-- Provided passage --
··········

We must do more to protect our children from cyber crime

We must do more to protect our children from cyber crime

by Liam Kerr
article from Monday 5, March, 2018

RECENTLY I spoke in a debate on cyber security, with a particular focus on young people’s experiences. What was striking was how little I, as an average, reasonably tech-savvy parent in my early 40s, actually knew about what is going on for young people online.

It seems I’m not alone: the Royal Society of Edinburgh suggested in 2015 that 30 per cent of Scots lack ‘basic digital skills’. According to the Scottish Business Resilience centre, 42 per cent of Scots use the same password for multiple accounts and many didn’t even change password when advised to after a security breach.

When it comes to businesses, the Association of British Insurers’ “SME guide to Cyber Insurance” states that whilst 74 per cent of businesses say cybersecurity is a high priority, only 52 per cent of businesses have the basic technical controls outlined in the Cyber Essentials scheme.

A UK Government survey estimated that in 2014 81 per cent of large corporations and 60 per cent of small businesses suffered a cyber breach with an average cost between £600k-£1.15m for large businesses and £65k-115k for SMEs.

So to the young people. There is a game called Roblox (pictured), which claims to have more than 40m users, in which you build a kind of “lego” virtual world.

Apparently it is one of, if not, the most popular games played by children from 5 to 10 years of age, in the UK.

According to the headmaster at a primary school in Coventry, who wrote a warning to parents recently, over half of their 5-6-year-old pupils and over 70 per cent of their 6-7 year olds were playing it.

The issue here, or one of them, is that there is a “chat” feature which, according to the app, is ‘the best place to imagine with friends’.

According to a Primary head in Manchester who also felt compelled to write to parents, there is no way to screen contacts or disable the messaging.

··········

-- Collected material --
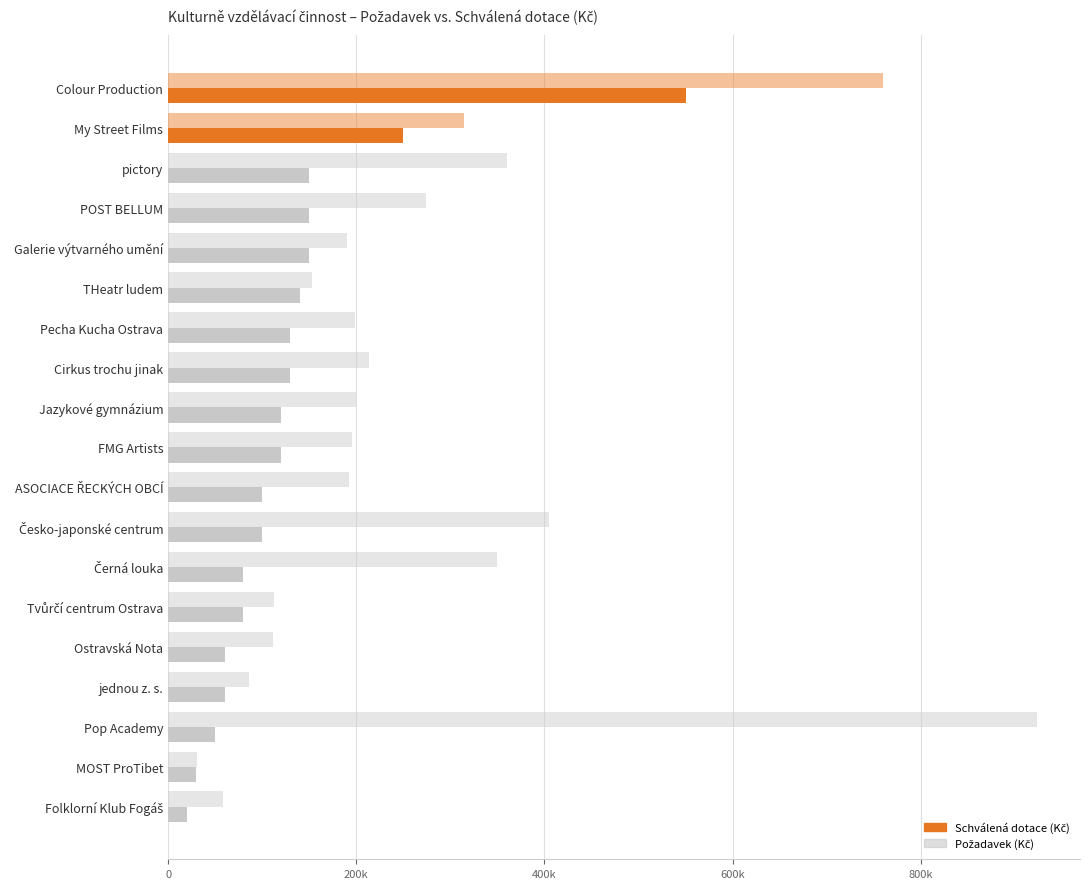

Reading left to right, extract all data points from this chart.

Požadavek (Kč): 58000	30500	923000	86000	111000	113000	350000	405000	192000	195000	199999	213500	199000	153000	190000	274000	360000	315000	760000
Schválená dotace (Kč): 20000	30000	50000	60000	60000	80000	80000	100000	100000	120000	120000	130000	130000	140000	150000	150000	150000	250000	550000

··········

-- Tasks --
1. Using the cyber crime article, say whether each statement agrees with it (yes or no), and quote the words that decide it.
(a) In 2015 the Royal Society of Edinburgh suggested that 30 per cent of Scots lack basic digital skills.
(b) Only 42 per cent of businesses have the basic technical controls outlined in the Cyber Essentials scheme.
(c) A Primary head in Manchester reported that the Roblox chat feature lets parents screen contacts.
2. Answer from the cyber crime article:
(a) How many users does Roblox claim to have?
(b) What percentage of Scots use the same password for multiple accounts, according to the Scottish Business Resilience centre?
(c) In which city is the primary school whose headmaster reported that over half of its 5-6-year-old pupils were playing Roblox?
Use only the cyber crime article, not the data.

-- Answers for this exercise --
1.
(a) Yes: "the Royal Society of Edinburgh suggested in 2015 that 30 per cent of Scots lack ‘basic digital skills’"
(b) No: "only 52 per cent of businesses have the basic technical controls outlined in the Cyber Essentials scheme"
(c) No: "there is no way to screen contacts or disable the messaging"

2.
(a) More than 40m
(b) 42 per cent
(c) Coventry